In an ideal world, you would completely break your need for sweet foods, but this is a tall order if you’re dealing with obesity, diabetes, metabolic syndrome, or another cardiometabolic health issue. Artificial sweeteners like sucralose, aspartame, and saccharin, will be less problematic for you than regular sugar or other caloric sweeteners like honey, molasses, agave, and maple syrup. In my two decades of helping people lose weight and reverse chronic illnesses like diabetes, I’ve seen thousands of patients use these sweeteners without adverse effects on their health or weight. If you follow a keto diet without needing anything sweet, great, but if you can’t, then including artificial sweeteners can make a ketogenic or low-sugar strategy much easier to stick with over the long term. That’s what you want: something you can do for the rest of your life, not just until your next vacation or class reunion or some other event you want to look and feel good for. Look and feel good every day for yourself and your loved ones.

Sugar alcohols and other low-carb and no-carb sweeteners like erythritol, xylitol, stevia, allulose, and monk fruit are also permitted. Remember, however, you don’t subtract sugar alcohols if you’re using the total carb method of carb counting, which I recommend. Read labels and count the sugar alcohol carbohydrates toward your total for the day. What this will do is put a limit on the artificial sweeteners. I recall a patient who did not count the sugar alcohols as part of the total carbs and she came in a few weeks into the program complaining of having diarrhea. After some detective work, I figured out she was having over 20 packets of sucralose every day. After stopping this artificial sweetener, her diarrhea ceased. In typical daily usage, artificial sweeteners are fine, but I think it’s best to count them as part of your total carbohydrate intake.

What about the concerns about the risks of artificial sweeteners?

Some people read that artificial sweeteners are even worse than sugar. Honestly, I’m not worried based on the pre-clinical research that has been done. Pre-clinical means that the research is done in test tubes or mice or rats, in observational human studies, or in a very focused area of human research, like the gut microbiome. As a human-focused researcher, I just can’t get worried about this kind of information yet. If you have a sensitivity – like a headache from aspartame – then don’t have it! Sometimes I even wonder if the sugar industry spreads this information to get people to go back to sugar.

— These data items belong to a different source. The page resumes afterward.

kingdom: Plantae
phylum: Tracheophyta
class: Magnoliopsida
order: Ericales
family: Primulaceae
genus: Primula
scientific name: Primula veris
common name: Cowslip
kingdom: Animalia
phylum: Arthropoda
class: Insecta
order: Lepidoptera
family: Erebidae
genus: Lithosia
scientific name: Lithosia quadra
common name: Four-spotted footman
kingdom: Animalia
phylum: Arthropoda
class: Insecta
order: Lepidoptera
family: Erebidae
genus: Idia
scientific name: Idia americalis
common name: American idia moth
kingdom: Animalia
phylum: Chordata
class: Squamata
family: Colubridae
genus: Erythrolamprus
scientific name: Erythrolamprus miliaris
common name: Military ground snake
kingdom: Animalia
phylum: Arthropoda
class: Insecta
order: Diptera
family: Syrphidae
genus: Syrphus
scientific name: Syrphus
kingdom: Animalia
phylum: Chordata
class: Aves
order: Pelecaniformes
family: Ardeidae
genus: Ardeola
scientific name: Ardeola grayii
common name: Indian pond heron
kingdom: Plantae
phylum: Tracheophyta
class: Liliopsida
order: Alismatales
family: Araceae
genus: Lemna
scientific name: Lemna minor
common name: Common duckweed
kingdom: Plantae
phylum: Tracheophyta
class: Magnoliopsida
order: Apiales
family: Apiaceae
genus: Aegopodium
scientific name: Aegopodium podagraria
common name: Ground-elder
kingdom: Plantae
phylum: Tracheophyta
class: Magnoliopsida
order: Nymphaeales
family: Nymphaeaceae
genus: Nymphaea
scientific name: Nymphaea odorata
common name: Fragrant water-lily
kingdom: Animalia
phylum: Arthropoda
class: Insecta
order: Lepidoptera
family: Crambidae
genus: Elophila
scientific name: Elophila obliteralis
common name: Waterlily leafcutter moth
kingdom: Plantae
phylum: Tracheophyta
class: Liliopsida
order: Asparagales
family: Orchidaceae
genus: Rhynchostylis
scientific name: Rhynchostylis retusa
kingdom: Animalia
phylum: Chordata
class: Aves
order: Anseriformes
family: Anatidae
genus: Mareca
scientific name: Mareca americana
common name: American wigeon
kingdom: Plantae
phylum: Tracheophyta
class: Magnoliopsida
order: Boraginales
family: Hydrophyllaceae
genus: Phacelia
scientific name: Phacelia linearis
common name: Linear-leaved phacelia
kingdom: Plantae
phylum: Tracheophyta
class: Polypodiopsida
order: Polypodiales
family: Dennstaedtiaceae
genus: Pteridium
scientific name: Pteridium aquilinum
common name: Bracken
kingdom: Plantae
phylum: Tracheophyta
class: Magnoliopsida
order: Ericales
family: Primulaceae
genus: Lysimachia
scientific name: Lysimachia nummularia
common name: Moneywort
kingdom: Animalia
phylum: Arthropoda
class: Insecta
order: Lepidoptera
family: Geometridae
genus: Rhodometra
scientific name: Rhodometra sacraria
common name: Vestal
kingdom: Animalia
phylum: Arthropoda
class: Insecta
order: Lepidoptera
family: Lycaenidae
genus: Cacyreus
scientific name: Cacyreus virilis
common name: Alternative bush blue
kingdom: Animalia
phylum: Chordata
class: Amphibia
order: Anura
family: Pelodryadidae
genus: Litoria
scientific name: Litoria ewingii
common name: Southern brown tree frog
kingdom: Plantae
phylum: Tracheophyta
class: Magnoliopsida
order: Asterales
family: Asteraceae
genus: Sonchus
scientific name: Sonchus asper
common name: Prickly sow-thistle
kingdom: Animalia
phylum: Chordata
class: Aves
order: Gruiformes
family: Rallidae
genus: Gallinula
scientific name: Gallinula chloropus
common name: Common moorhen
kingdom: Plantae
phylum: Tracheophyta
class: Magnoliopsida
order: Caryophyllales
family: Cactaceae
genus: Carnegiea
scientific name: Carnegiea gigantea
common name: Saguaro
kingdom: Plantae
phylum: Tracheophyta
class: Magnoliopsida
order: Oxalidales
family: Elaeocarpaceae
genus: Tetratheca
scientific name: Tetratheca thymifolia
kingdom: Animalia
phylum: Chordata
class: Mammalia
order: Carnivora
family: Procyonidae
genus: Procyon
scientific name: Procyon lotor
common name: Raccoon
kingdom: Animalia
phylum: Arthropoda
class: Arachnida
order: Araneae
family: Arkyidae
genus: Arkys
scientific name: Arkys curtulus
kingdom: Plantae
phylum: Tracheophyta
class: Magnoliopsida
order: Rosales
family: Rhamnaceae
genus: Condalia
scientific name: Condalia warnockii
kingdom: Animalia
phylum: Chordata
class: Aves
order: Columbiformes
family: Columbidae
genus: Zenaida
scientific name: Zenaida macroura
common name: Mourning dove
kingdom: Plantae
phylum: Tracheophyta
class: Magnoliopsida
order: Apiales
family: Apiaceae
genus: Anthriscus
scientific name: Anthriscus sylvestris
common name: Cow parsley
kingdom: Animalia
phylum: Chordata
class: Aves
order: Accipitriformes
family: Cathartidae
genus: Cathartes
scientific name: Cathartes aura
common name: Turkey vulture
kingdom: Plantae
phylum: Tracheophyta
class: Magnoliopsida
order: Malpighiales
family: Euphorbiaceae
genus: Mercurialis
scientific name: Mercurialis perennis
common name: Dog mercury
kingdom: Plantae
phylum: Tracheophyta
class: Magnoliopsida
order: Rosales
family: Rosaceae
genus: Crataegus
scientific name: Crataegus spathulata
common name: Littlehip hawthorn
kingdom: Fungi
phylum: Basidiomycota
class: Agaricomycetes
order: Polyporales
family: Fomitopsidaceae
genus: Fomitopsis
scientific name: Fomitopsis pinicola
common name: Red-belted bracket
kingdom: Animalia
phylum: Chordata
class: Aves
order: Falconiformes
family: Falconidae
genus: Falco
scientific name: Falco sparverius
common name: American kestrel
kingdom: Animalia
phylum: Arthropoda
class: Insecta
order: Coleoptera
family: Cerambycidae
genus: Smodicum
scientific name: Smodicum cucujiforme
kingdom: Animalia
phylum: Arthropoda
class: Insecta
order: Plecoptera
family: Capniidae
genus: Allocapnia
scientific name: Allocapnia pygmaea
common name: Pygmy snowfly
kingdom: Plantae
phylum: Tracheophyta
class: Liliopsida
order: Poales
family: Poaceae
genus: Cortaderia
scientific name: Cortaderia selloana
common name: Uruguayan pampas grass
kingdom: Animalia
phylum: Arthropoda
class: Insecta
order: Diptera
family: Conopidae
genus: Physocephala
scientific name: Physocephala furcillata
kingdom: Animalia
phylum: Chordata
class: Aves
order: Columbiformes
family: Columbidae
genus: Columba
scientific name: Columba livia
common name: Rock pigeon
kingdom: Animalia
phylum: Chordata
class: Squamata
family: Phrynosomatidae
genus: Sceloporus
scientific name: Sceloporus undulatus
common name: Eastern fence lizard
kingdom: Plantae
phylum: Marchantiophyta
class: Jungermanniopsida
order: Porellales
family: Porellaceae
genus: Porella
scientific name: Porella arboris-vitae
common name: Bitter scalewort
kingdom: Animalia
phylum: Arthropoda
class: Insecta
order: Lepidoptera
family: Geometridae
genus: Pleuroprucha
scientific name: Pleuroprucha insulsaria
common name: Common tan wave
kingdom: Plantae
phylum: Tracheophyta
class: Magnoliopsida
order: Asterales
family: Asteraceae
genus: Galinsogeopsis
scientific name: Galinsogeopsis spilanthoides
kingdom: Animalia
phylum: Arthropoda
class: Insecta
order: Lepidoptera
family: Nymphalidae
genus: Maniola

What about natural sweeteners?

Avoid them. They contain sugar and glucose. Sweeteners that are considered “natural,” like maple syrup, molasses, honey, and agave nectar, contain small amounts of nutrients, but ultimately they’re still just concentrated sources of sugar. If you have obesity or are living with a condition caused by or exacerbated by high blood sugar or insulin, the wallop of sugar these sweeteners deliver overshadows the minuscule amount of nutrients they provide – nutrients that you can get in higher amounts from other foods without the hit to your blood sugar. If you prefer to avoid artificial sweeteners and you are metabolically healthy, small amounts of these natural calorie-containing sweeteners can fit into your diet.